_WORK TO COMPLETE_: Render the lines below as a JSON list of strings, one string per line, leaving out blank lines and omitting the pictures.

[Start of section]

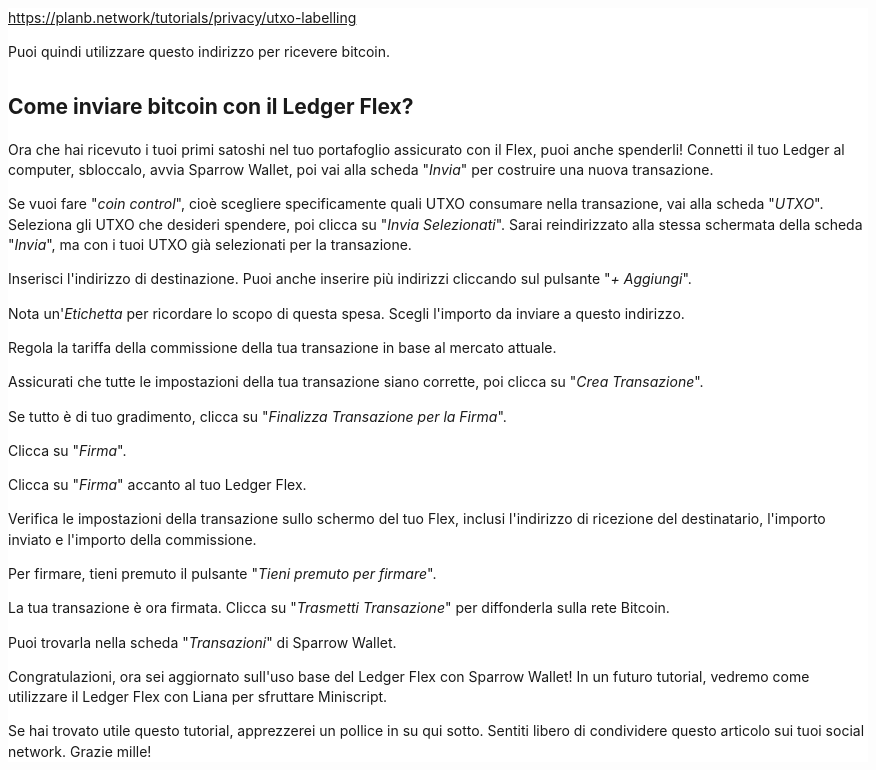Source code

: https://planb.network/tutorials/privacy/utxo-labelling

Puoi quindi utilizzare questo indirizzo per ricevere bitcoin.

## Come inviare bitcoin con il Ledger Flex?

Ora che hai ricevuto i tuoi primi satoshi nel tuo portafoglio assicurato con il Flex, puoi anche spenderli! Connetti il tuo Ledger al computer, sbloccalo, avvia Sparrow Wallet, poi vai alla scheda "*Invia*" per costruire una nuova transazione.

Se vuoi fare "*coin control*", cioè scegliere specificamente quali UTXO consumare nella transazione, vai alla scheda "*UTXO*". Seleziona gli UTXO che desideri spendere, poi clicca su "*Invia Selezionati*". Sarai reindirizzato alla stessa schermata della scheda "*Invia*", ma con i tuoi UTXO già selezionati per la transazione.

Inserisci l'indirizzo di destinazione. Puoi anche inserire più indirizzi cliccando sul pulsante "*+ Aggiungi*".

Nota un'*Etichetta* per ricordare lo scopo di questa spesa.
Scegli l'importo da inviare a questo indirizzo.

Regola la tariffa della commissione della tua transazione in base al mercato attuale.

Assicurati che tutte le impostazioni della tua transazione siano corrette, poi clicca su "*Crea Transazione*".

Se tutto è di tuo gradimento, clicca su "*Finalizza Transazione per la Firma*".

Clicca su "*Firma*".

Clicca su "*Firma*" accanto al tuo Ledger Flex.

Verifica le impostazioni della transazione sullo schermo del tuo Flex, inclusi l'indirizzo di ricezione del destinatario, l'importo inviato e l'importo della commissione.

Per firmare, tieni premuto il pulsante "*Tieni premuto per firmare*".

La tua transazione è ora firmata. Clicca su "*Trasmetti Transazione*" per diffonderla sulla rete Bitcoin.

Puoi trovarla nella scheda "*Transazioni*" di Sparrow Wallet.

Congratulazioni, ora sei aggiornato sull'uso base del Ledger Flex con Sparrow Wallet! In un futuro tutorial, vedremo come utilizzare il Ledger Flex con Liana per sfruttare Miniscript.

Se hai trovato utile questo tutorial, apprezzerei un pollice in su qui sotto. Sentiti libero di condividere questo articolo sui tuoi social network. Grazie mille!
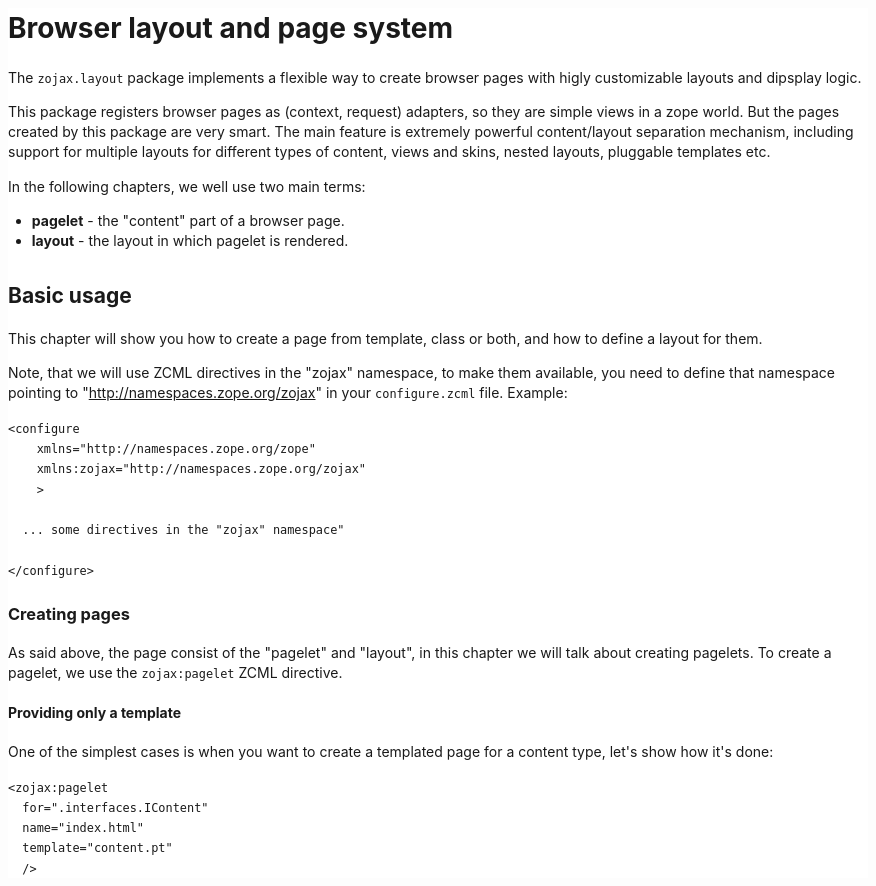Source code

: # Browser layout and page system


The ``zojax.layout`` package implements a flexible way to create browser pages
with higly customizable layouts and dipsplay logic.

This package registers browser pages as (context, request) adapters, so they
are simple views in a zope world. But the pages created by this package are very
smart. The main feature is extremely powerful content/layout separation mechanism,
including support for multiple layouts for different types of content, views and
skins, nested layouts, pluggable templates etc.

In the following chapters, we well use two main terms:

* **pagelet** - the "content" part of a browser page.
* **layout** - the layout in which pagelet is rendered.


## Basic usage


This chapter will show you how to create a page from template, class or both,
and how to define a layout for them.

Note, that we will use ZCML directives in the "zojax" namespace, to make them
available, you need to define that namespace pointing to "http://namespaces.zope.org/zojax"
in your ``configure.zcml`` file. Example:

    <configure
        xmlns="http://namespaces.zope.org/zope"
        xmlns:zojax="http://namespaces.zope.org/zojax"
        >

      ... some directives in the "zojax" namespace"

    </configure>


### Creating pages


As said above, the page consist of the "pagelet" and "layout", in this chapter
we will talk about creating pagelets. To create a pagelet, we use the
``zojax:pagelet`` ZCML directive.


#### Providing only a template


One of the simplest cases is when you want to create a templated page for a
content type, let's show how it's done:

    <zojax:pagelet
      for=".interfaces.IContent"
      name="index.html"
      template="content.pt"
      />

[End of section]

_SOLUTION FOR THIS PROBLEM_:
[
  "Source code",
  ": https://planb.network/tutorials/privacy/utxo-labelling",
  "Puoi quindi utilizzare questo indirizzo per ricevere bitcoin.",
  "## Come inviare bitcoin con il Ledger Flex?",
  "Ora che hai ricevuto i tuoi primi satoshi nel tuo portafoglio assicurato con il Flex, puoi anche spenderli! Connetti il tuo Ledger al computer, sbloccalo, avvia Sparrow Wallet, poi vai alla scheda \"*Invia*\" per costruire una nuova transazione.",
  "Se vuoi fare \"*coin control*\", cioè scegliere specificamente quali UTXO consumare nella transazione, vai alla scheda \"*UTXO*\". Seleziona gli UTXO che desideri spendere, poi clicca su \"*Invia Selezionati*\". Sarai reindirizzato alla stessa schermata della scheda \"*Invia*\", ma con i tuoi UTXO già selezionati per la transazione.",
  "Inserisci l'indirizzo di destinazione. Puoi anche inserire più indirizzi cliccando sul pulsante \"*+ Aggiungi*\".",
  "Nota un'*Etichetta* per ricordare lo scopo di questa spesa.",
  "Scegli l'importo da inviare a questo indirizzo.",
  "Regola la tariffa della commissione della tua transazione in base al mercato attuale.",
  "Assicurati che tutte le impostazioni della tua transazione siano corrette, poi clicca su \"*Crea Transazione*\".",
  "Se tutto è di tuo gradimento, clicca su \"*Finalizza Transazione per la Firma*\".",
  "Clicca su \"*Firma*\".",
  "Clicca su \"*Firma*\" accanto al tuo Ledger Flex.",
  "Verifica le impostazioni della transazione sullo schermo del tuo Flex, inclusi l'indirizzo di ricezione del destinatario, l'importo inviato e l'importo della commissione.",
  "Per firmare, tieni premuto il pulsante \"*Tieni premuto per firmare*\".",
  "La tua transazione è ora firmata. Clicca su \"*Trasmetti Transazione*\" per diffonderla sulla rete Bitcoin.",
  "Puoi trovarla nella scheda \"*Transazioni*\" di Sparrow Wallet.",
  "Congratulazioni, ora sei aggiornato sull'uso base del Ledger Flex con Sparrow Wallet! In un futuro tutorial, vedremo come utilizzare il Ledger Flex con Liana per sfruttare Miniscript.",
  "Se hai trovato utile questo tutorial, apprezzerei un pollice in su qui sotto. Sentiti libero di condividere questo articolo sui tuoi social network. Grazie mille!",
  "Source code",
  ": # Browser layout and page system",
  "The ``zojax.layout`` package implements a flexible way to create browser pages",
  "with higly customizable layouts and dipsplay logic.",
  "This package registers browser pages as (context, request) adapters, so they",
  "are simple views in a zope world. But the pages created by this package are very",
  "smart. The main feature is extremely powerful content/layout separation mechanism,",
  "including support for multiple layouts for different types of content, views and",
  "skins, nested layouts, pluggable templates etc.",
  "In the following chapters, we well use two main terms:",
  "* **pagelet** - the \"content\" part of a browser page.",
  "* **layout** - the layout in which pagelet is rendered.",
  "## Basic usage",
  "This chapter will show you how to create a page from template, class or both,",
  "and how to define a layout for them.",
  "Note, that we will use ZCML directives in the \"zojax\" namespace, to make them",
  "available, you need to define that namespace pointing to \"http://namespaces.zope.org/zojax\"",
  "in your ``configure.zcml`` file. Example:",
  "    <configure",
  "        xmlns=\"http://namespaces.zope.org/zope\"",
  "        xmlns:zojax=\"http://namespaces.zope.org/zojax\"",
  "        >",
  "      ... some directives in the \"zojax\" namespace\"",
  "    </configure>",
  "### Creating pages",
  "As said above, the page consist of the \"pagelet\" and \"layout\", in this chapter",
  "we will talk about creating pagelets. To create a pagelet, we use the",
  "``zojax:pagelet`` ZCML directive.",
  "#### Providing only a template",
  "One of the simplest cases is when you want to create a templated page for a",
  "content type, let's show how it's done:",
  "    <zojax:pagelet",
  "      for=\".interfaces.IContent\"",
  "      name=\"index.html\"",
  "      template=\"content.pt\"",
  "      />"
]